For the entries below, work out how many lines include the string "down", then write only that number.

■ Records for this task ■
--- START ---
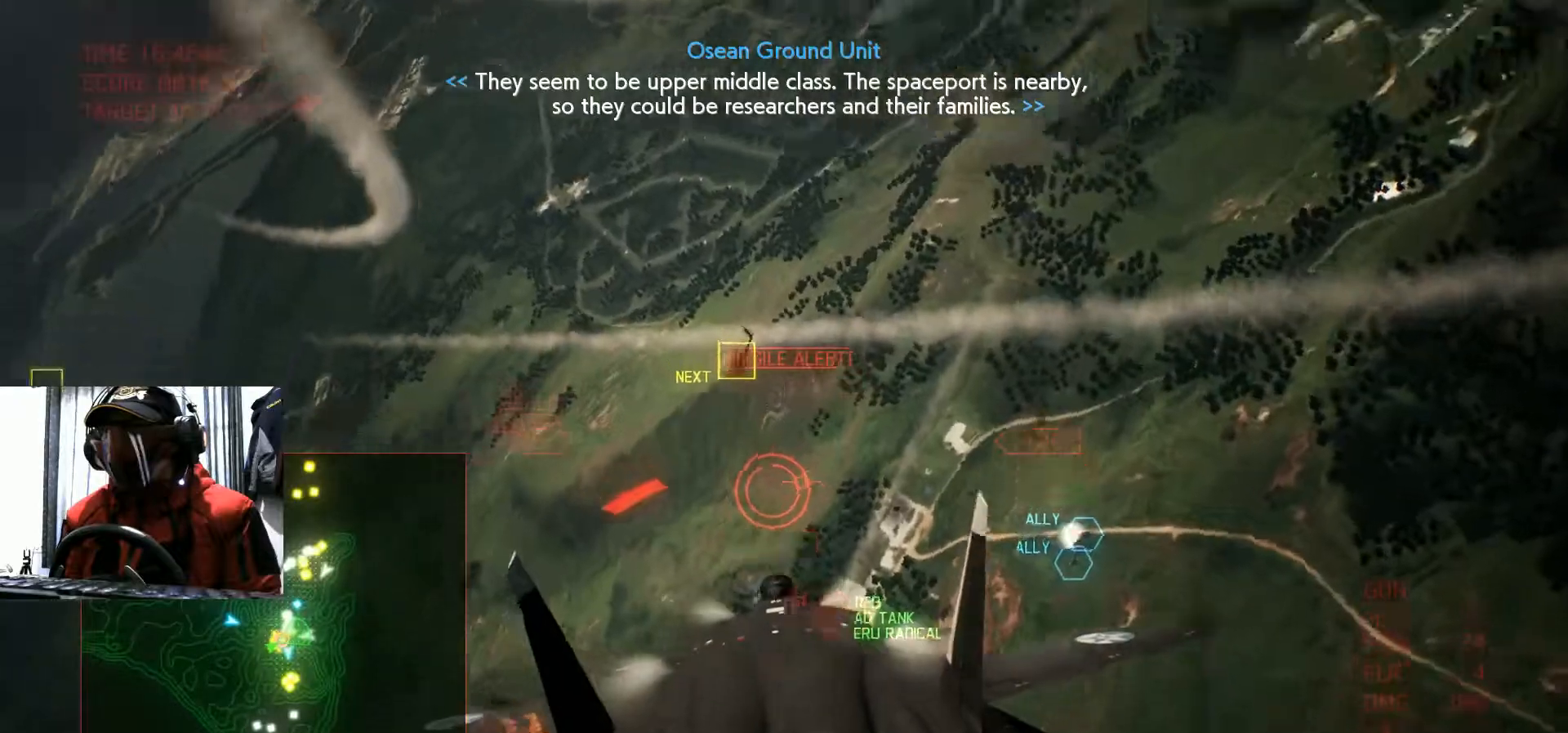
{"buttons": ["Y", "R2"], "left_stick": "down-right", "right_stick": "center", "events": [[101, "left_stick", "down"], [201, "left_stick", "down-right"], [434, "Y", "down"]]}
--- END ---
--- START ---
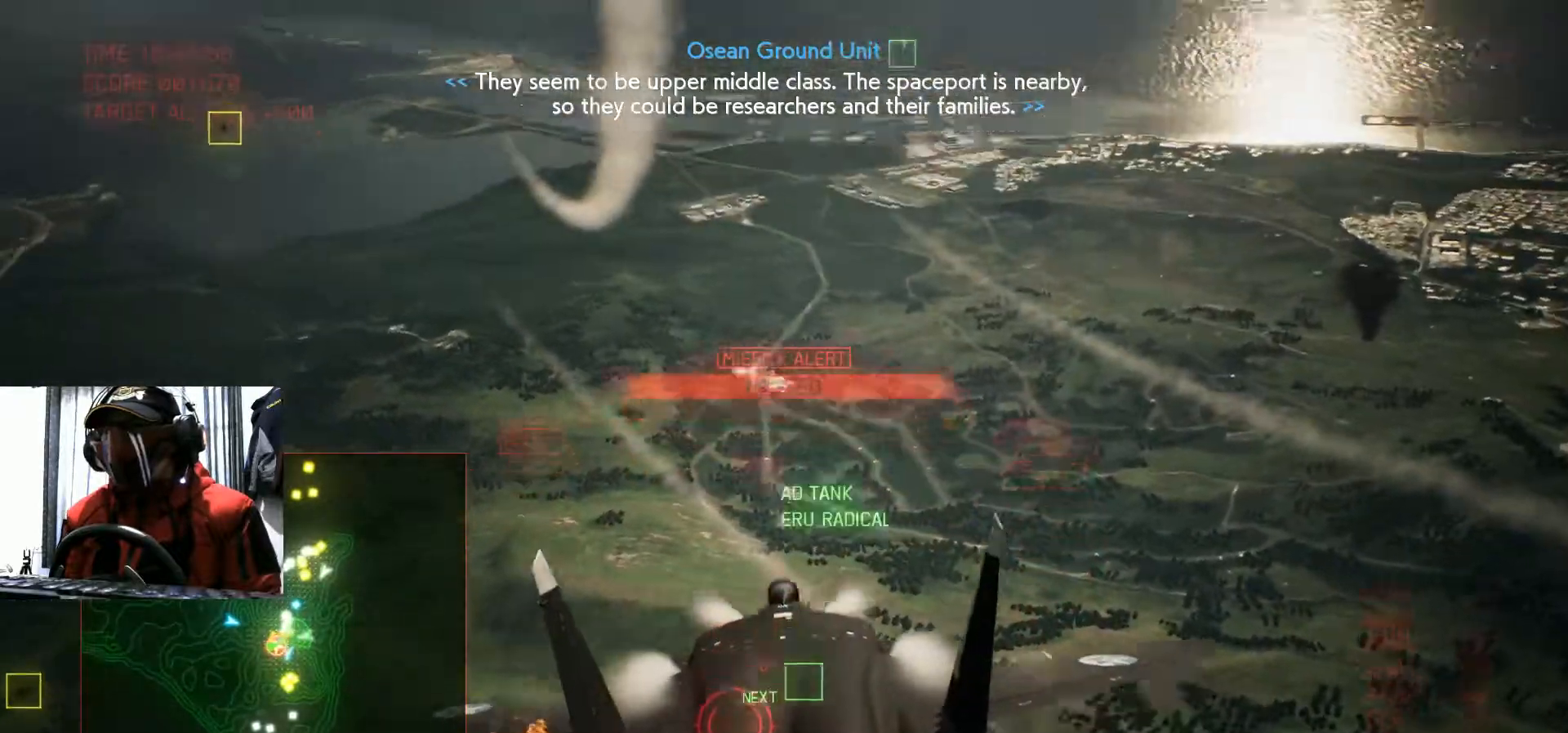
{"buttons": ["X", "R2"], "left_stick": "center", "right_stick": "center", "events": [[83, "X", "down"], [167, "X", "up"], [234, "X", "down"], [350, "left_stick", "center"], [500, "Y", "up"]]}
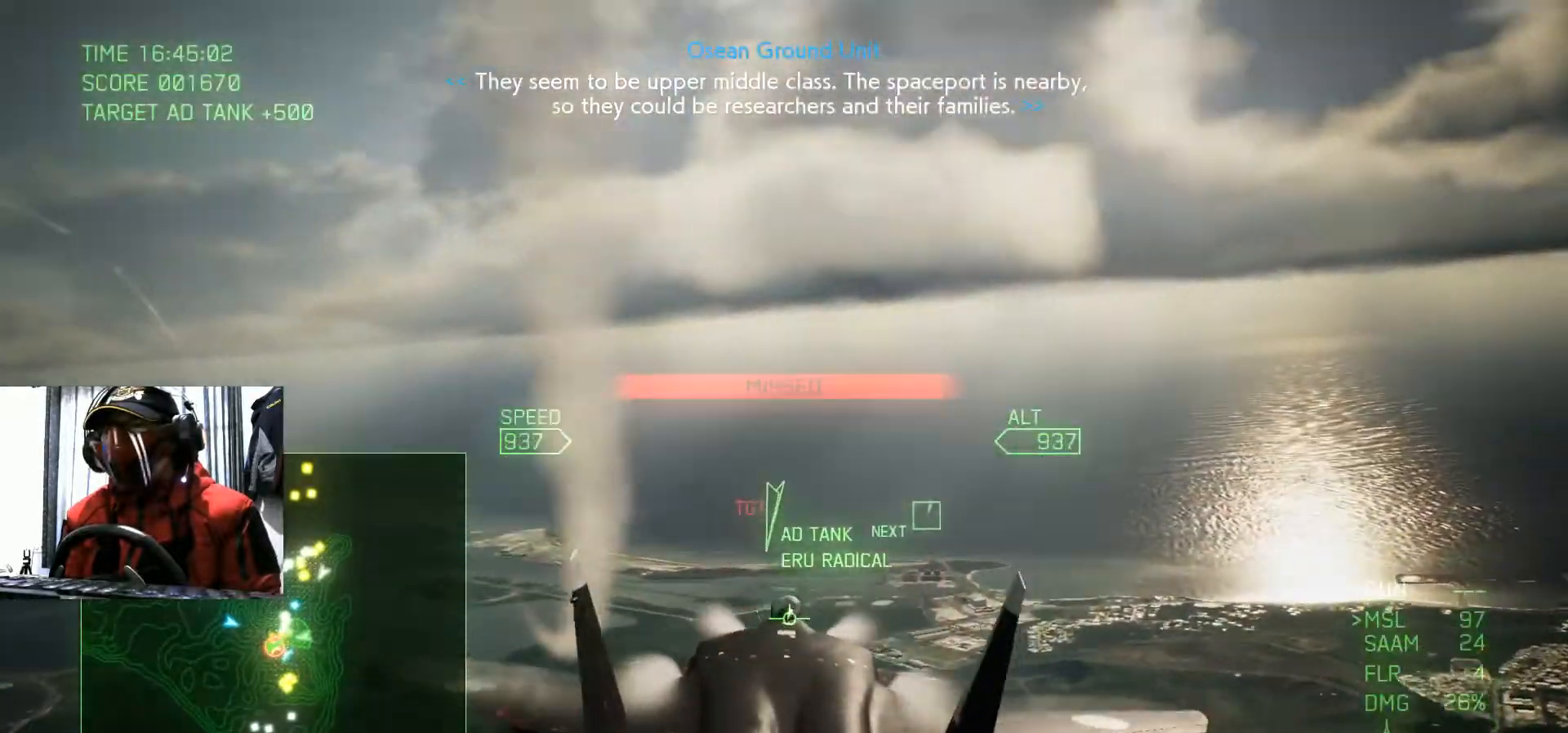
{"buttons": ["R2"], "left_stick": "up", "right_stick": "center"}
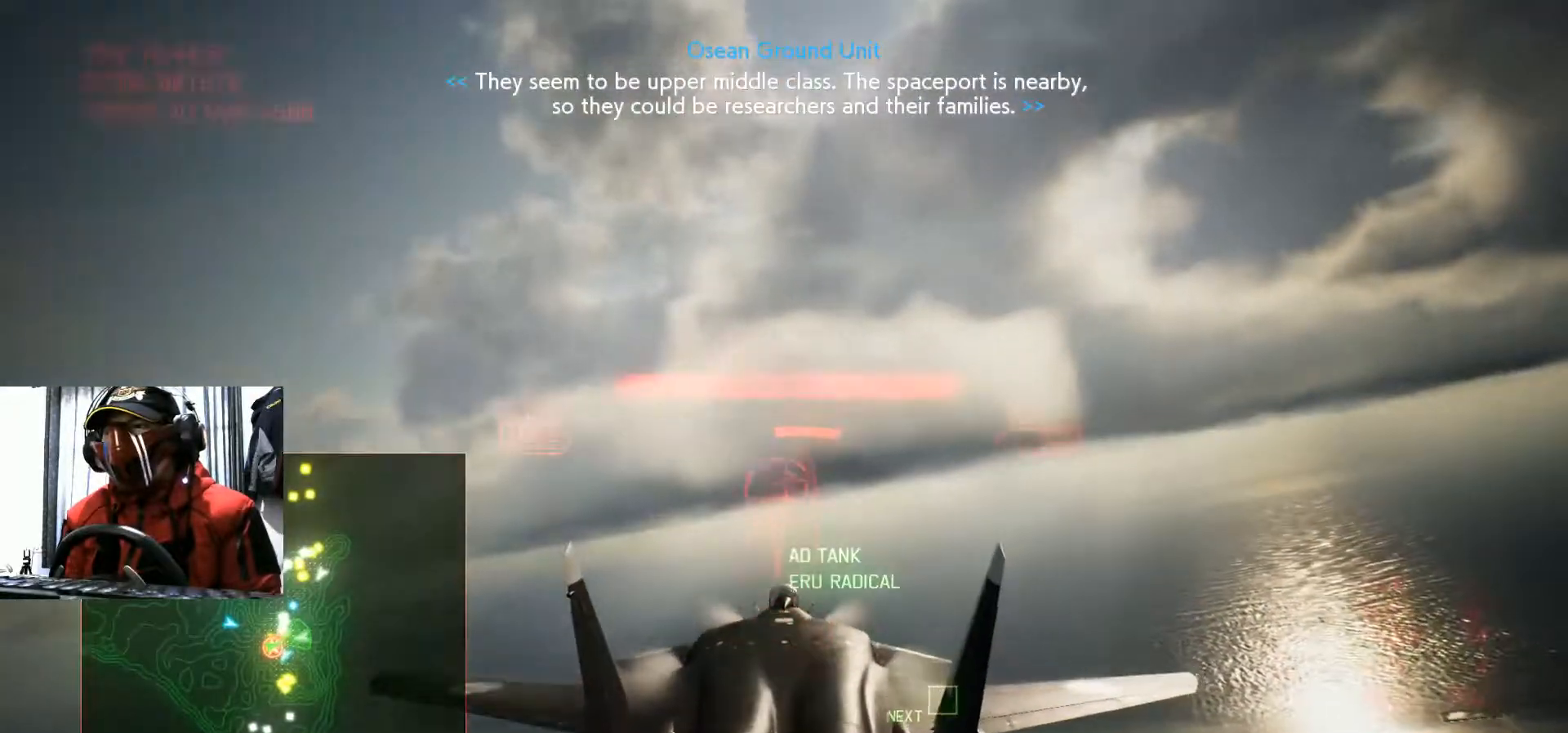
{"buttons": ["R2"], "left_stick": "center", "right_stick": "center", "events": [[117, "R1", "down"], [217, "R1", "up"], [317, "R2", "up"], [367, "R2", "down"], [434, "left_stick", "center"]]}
--- END ---
--- START ---
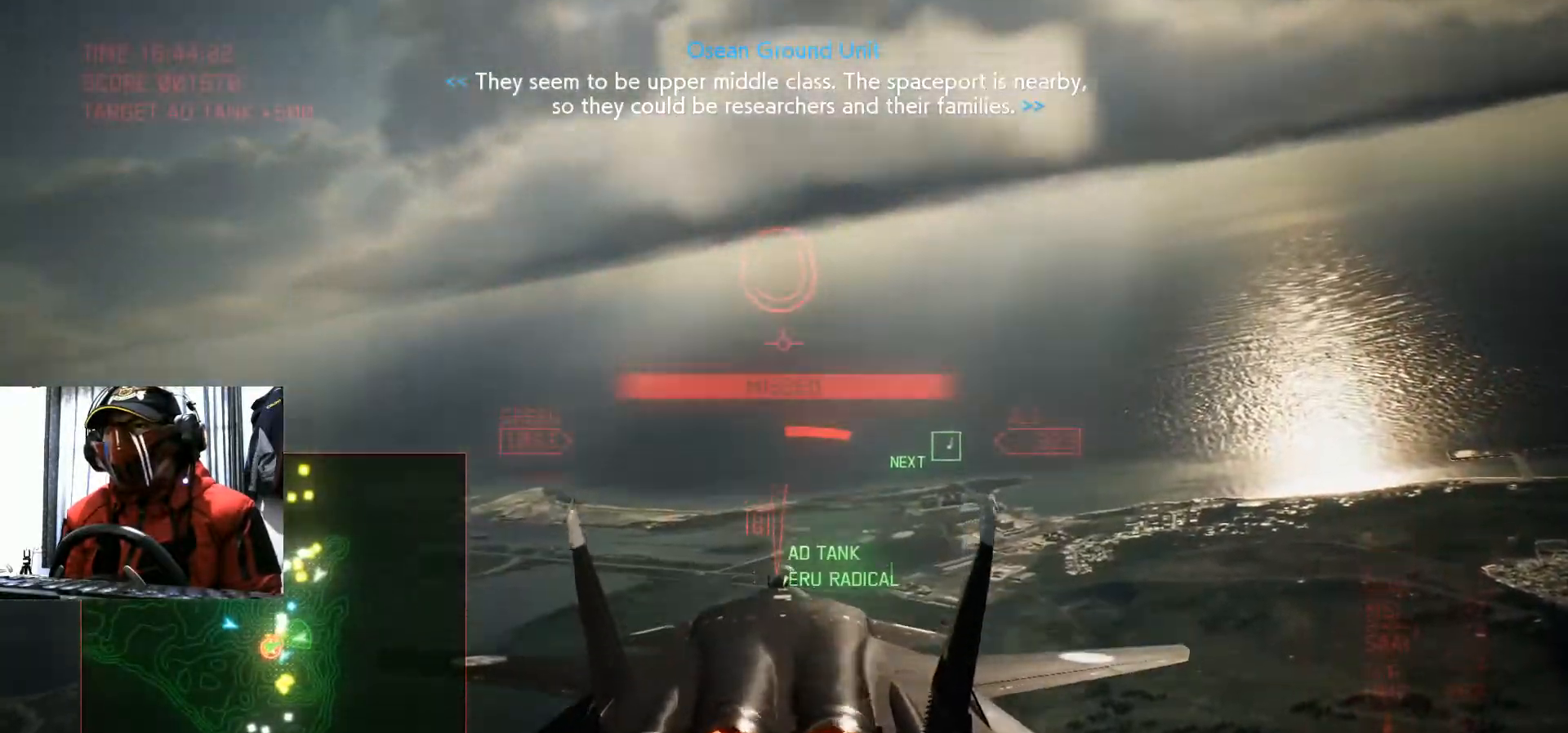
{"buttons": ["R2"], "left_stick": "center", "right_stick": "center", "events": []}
--- END ---
■ Your solution ■
3